Paolo Cola, Segretario Nazionale dell’Associazione Nazionale Professionisti Osteopati, si dice soddisfatto del via libera della Camera ma mette in guardia il Ministero sul rischio di osteopati con una formazione al di sotto degli standard internazionali
«Dopo 30 anni di attesa e dopo che un terzo degli italiani si rivolge all’osteopatia, finalmente lo Stato si è reso conto di quanto fosse necessario regolamentare la professione e la formazione dell’osteopata». A commentare il Ddl Lorenzin, il cui articolo 7 individua l’osteopatia come professione sanitaria, è Paolo Cola, Segretario nazionale dell’Associazione Nazionale Professionisti Osteopati (Anpo). Il provvedimento ha ottenuto il via libera della Camera e attende adesso l’approvazione del Senato. «Siamo ancora a due terzi del lavoro, ma siamo fiduciosi. Ora attendiamo l’approvazione definitiva del testo e poi potremmo dirci realmente soddisfatti e felici».
Non tutto il mondo sanitario ha tuttavia accolto con favore il riconoscimento dell’osteopatia: «Ma si tratta di una minoranza – commenta Cola -. Di fatto la maggior parte dei medici e dei fisioterapisti collabora con gli osteopati. La professione comunque è stata riconosciuta in tutto il mondo, a partire dall’Organizzazione Mondiale della Sanità che ha emanato delle direttive volte a regolamentarne l’esercizio e la formazione dell’osteopata: l’OMS ha infatti stabilito che servono 4200 ore di formazione per far sì che un osteopata sia tale e sia capace di mettere le mani sulle persone, fare un’anamnesi osteopatica e quant’altro. Inoltre – prosegue il Segretario – alcune sentenze del Tar hanno già messo in evidenza che l’osteopatia non è una professione che si sovrappone con quella del medico o del fisioterapista, ad esempio, ma si tratta di una cosa diversa». Difficile comprendere allora, a detta di Cola, la levata di scudi di parte del mondo medico contro questo articolo del Ddl Lorenzin, che pare stia per giungere al termine di un iter parlamentare particolarmente travagliato. «La Costituzione prevede la libertà di cura, quindi non capiamo perché, se rispetta delle regole, l’osteopata non debba operare, cosa che fa tranquillamente da anni», sottolinea Cola.

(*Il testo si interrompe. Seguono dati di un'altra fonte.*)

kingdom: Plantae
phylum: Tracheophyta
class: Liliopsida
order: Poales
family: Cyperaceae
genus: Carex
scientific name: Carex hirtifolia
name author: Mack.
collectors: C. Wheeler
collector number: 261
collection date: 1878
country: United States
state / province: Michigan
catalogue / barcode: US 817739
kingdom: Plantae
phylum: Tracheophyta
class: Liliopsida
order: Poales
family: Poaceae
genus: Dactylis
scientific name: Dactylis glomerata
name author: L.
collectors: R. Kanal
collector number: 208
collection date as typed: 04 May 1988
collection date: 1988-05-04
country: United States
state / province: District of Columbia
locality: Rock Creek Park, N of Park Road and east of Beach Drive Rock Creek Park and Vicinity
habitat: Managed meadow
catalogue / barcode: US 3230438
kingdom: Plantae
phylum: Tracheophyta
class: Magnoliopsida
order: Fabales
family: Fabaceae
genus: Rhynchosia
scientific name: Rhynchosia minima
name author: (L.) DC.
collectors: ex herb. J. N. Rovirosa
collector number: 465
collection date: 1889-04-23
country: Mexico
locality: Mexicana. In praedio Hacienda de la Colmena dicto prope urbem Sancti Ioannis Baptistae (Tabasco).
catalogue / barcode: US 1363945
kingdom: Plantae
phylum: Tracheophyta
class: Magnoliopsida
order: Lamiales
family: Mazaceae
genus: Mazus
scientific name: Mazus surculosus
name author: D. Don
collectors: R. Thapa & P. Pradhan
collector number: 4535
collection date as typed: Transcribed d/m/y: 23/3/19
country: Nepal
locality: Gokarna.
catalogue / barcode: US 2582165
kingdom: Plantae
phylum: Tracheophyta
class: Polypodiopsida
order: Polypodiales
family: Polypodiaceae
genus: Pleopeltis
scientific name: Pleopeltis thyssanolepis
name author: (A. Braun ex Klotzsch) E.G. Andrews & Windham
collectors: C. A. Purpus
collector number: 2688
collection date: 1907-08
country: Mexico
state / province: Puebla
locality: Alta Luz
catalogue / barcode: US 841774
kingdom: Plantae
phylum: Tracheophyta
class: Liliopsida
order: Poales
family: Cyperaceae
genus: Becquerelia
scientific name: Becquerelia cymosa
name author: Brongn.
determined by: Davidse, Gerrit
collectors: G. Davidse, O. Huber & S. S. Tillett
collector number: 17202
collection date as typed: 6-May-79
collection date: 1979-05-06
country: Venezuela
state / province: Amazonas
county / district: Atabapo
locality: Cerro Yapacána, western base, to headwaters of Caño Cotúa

Ma chi può definirsi osteopata? Qual è il percorso formativo da seguire per intraprendere questa professione? «Al momento il Ddl Lorenzin non prevede nulla in tema di formazione. Se il testo verrà approvato, la Conferenza Stato-Regioni definirà, entro tre mesi dalla promulgazione della legge, i titoli equipollenti, e le associazioni come l’Anpo dovranno partecipare a questo processo, cercando di coinvolgere il più possibile anche le scuole. Poi sarà il Ministero, sentito il parere del Consiglio Superiore della Sanità e il Consiglio Universitario Nazionale, a decidere sulla formazione. In queste fasi occorrerà fare molta attenzione – avverte Cola -: in un quadro non normato come quello attuale è infatti possibile che ci siano anche realtà formative non adeguate, che non assicurano una formazione sufficiente e che non sono in linea con gli standard internazionali. Chiederemo al Ministero di fare un’attenta analisi dei profili dei diplomati nelle scuole private osteopatiche, valutando l’effettiva formazione di 4200 ore, che devono includere lezioni di anatomia, di fisiopatologia, di neuroanatomia e di altre materie di base insegnate da medici o comunque da laureati in medicina e chirurgia. E ci tengo a precisare questo: le materie mediche devono essere insegnate dai medici, le materia osteopatiche dagli osteopati».
Tra le regole principali da rispettare per poter iscriversi all’Anpo emergono proprio quelle legate alla formazione e all’aggiornamento continuo: «Noi chiediamo ai nostri iscritti di certificare almeno 16 ore di corso d’aggiornamento. La nostra commissione didattico scientifica valuterà poi se quel determinato corso formativo è utile o meno, altrimenti non rinnoviamo l’iscrizione. E questo è a garanzia del consumatore e del paziente, che può quindi essere sicuro che tutti gli osteopati che trova sul nostro sito web hanno adempiuto a questi doveri. D’altro canto – conclude Cola – come in tutte le professioni, dopo la formazione obbligatoria occorre che ci si aggiorni, soprattutto nelle materie mediche, in cui ogni giorno si scoprono cose nuove di cui prima non eravamo a conoscenza. Dunque, per concludere, occorre che il professionista si aggiorni per poter valutare sempre meglio e per curare sempre meglio il cittadino».